By doing measurements you will also check whether your compiler is doing a lot of copy/move elisions in places where you expect moves to be going on - results may be against your expectations.
Also, cache locality may have an impact here: if you allocate storage for a matrix's data on the heap, having three matrices that you want to process element-by-element created on the stack will likely require quite a scattered memory access pattern - potentially result in more cache misses.
On the other hand, if you are using arrays for which memory is allocated on the stack, it is likely that the same cache line will be able to hold the data of all those matrices - thus increasing the cache hit rate. Not to mention the fact that in order to access elements on the heap you first need to read the value of the data pointer, which means accessing a different region of memory than the one holding the elements.
So once more, the moral of the story is: do your own measurements.
If you are writing a library on the other hand, and you cannot predict how many constructions/destructions vs moves/copies the client is going to perform, then you may offer two such matrix classes, and factor out the common behavior into a base class - possibly a base class template.
That will give the client flexibility and will give you a sufficiently high degree of reuse - no need to write the implementation of all common member functions twice.
This way, clients may choose the matrix class that best fits the creation/moving profile of the application in which they are using it.
UPDATE:
As DeadMG points out in the comments, one advantage of the array-based approach over the dynamic allocation approach is that the latter is doing manual resource management through raw pointers, new, and delete, which forces you to write user-defined destructor, copy constructor, move constructor, copy-assignment operator, and move-assignment operator.
You could avoid all of this if you were using std::vector, which would perform the memory management task for you and would save you from the burden of defining all those special member functions.
This said, the mere fact of suggesting to use std::vector instead of doing manual memory management - as much as it is a good advice in terms of design and programming practice - does not answer the question, while I believe the original answer does.
Like everything else in programming, specially when performance is concerned, it's a complicated trade-off.
Here, you have two designs: to keep the data inside your class (method 1) or to allocate the data on the heap and keep a pointer to it in the class (method 2).

§ Entries supplied:
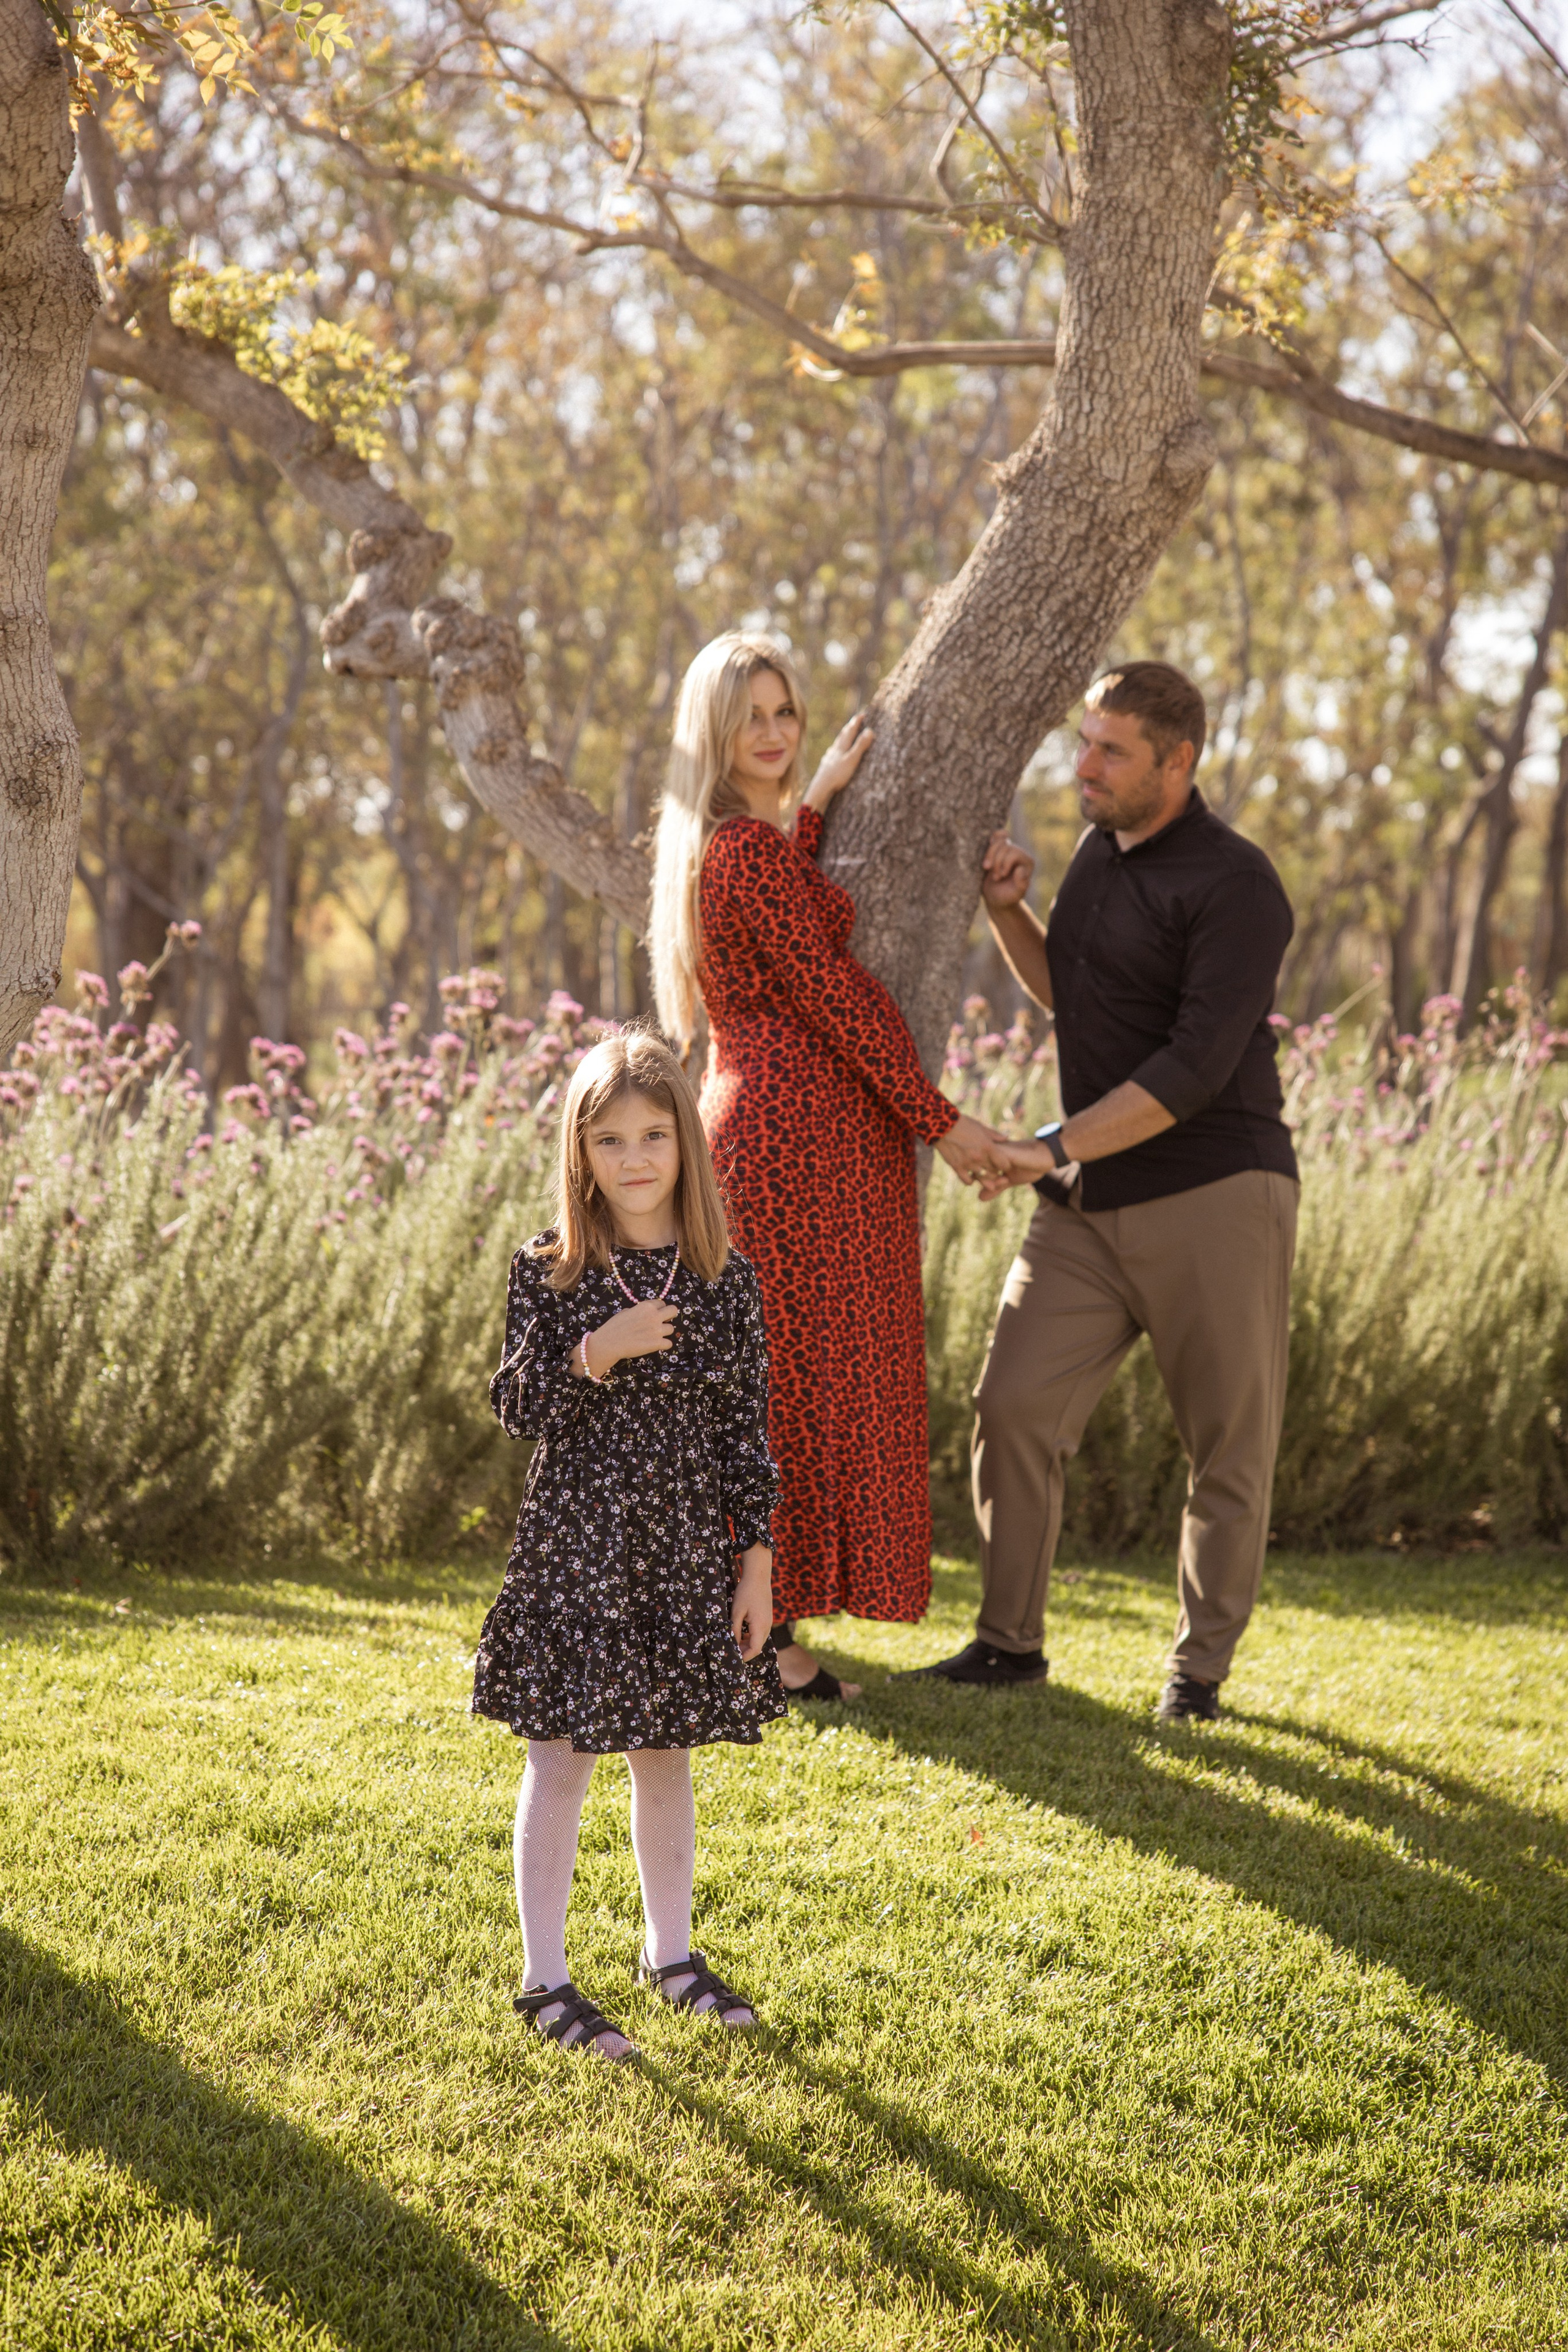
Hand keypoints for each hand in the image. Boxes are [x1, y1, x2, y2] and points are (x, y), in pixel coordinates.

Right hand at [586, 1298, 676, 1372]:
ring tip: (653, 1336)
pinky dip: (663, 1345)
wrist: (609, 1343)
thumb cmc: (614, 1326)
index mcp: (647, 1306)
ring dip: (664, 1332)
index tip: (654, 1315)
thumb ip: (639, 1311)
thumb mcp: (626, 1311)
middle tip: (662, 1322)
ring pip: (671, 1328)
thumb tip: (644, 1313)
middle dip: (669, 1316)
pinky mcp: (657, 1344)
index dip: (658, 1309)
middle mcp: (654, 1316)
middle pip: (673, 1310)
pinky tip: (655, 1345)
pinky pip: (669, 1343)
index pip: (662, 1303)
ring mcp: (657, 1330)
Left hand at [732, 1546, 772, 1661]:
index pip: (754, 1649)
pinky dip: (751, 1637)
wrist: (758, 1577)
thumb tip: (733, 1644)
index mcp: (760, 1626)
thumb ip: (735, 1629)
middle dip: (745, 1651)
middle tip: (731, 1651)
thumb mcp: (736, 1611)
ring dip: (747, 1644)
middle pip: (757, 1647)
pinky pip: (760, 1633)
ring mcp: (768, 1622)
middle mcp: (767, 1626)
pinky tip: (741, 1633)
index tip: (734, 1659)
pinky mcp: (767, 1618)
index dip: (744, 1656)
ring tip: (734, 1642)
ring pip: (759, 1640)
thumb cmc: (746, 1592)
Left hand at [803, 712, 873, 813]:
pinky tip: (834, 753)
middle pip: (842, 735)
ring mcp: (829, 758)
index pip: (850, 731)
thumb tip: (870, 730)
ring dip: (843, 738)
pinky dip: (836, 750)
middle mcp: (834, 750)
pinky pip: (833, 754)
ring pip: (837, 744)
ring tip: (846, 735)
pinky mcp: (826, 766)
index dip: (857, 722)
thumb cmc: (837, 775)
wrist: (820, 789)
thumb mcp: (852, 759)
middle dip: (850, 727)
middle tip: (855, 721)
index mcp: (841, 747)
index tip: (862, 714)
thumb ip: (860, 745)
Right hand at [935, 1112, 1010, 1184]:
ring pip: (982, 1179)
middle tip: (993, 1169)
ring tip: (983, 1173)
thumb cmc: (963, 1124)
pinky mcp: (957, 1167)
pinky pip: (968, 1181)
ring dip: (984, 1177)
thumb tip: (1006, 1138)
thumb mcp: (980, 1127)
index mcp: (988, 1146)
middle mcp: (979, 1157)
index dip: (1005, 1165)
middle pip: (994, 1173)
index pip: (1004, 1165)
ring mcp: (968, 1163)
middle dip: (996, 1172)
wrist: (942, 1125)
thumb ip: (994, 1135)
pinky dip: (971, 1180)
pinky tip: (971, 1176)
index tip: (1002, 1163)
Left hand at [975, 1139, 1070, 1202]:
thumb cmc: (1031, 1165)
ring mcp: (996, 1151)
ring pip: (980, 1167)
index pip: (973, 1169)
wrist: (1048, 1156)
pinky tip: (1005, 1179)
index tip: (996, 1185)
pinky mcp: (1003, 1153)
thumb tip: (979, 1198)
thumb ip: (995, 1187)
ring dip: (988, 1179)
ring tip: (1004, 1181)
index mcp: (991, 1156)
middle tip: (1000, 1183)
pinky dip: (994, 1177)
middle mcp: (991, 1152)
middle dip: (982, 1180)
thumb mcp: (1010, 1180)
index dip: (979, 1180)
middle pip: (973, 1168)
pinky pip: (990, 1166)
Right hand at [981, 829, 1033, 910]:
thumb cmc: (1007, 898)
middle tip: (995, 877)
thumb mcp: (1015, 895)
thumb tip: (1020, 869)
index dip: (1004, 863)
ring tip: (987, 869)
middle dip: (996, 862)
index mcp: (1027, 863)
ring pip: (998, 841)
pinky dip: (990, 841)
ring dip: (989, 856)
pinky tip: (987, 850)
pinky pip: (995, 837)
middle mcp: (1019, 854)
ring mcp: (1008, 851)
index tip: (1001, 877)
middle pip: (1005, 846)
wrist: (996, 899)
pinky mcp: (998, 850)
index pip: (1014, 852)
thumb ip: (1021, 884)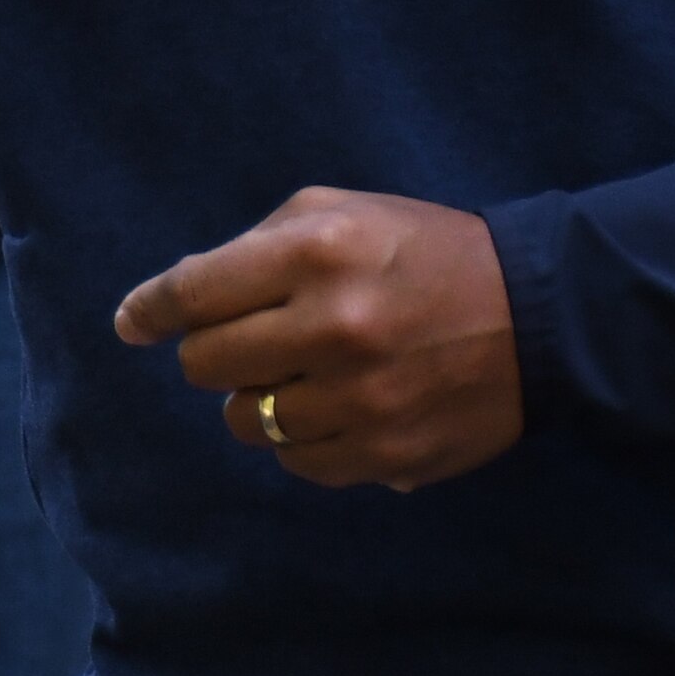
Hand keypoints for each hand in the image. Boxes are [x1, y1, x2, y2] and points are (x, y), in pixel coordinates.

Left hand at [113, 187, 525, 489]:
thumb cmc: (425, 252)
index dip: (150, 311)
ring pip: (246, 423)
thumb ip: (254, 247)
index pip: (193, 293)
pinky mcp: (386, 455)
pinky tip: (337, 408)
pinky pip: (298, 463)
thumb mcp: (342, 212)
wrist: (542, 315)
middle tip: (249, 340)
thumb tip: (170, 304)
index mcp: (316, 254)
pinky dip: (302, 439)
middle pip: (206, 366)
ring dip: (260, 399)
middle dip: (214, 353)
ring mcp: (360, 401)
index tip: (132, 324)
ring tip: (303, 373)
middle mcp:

§ What to do:
Name each special member function that, according to the matrix storage text, manual resource management through raw pointers forces you to write. The rows are drawn from a source separate from the matrix storage text.

§ Task response:
- Destructor
- Copy constructor
- Move constructor
- Copy-assignment operator
- Move-assignment operator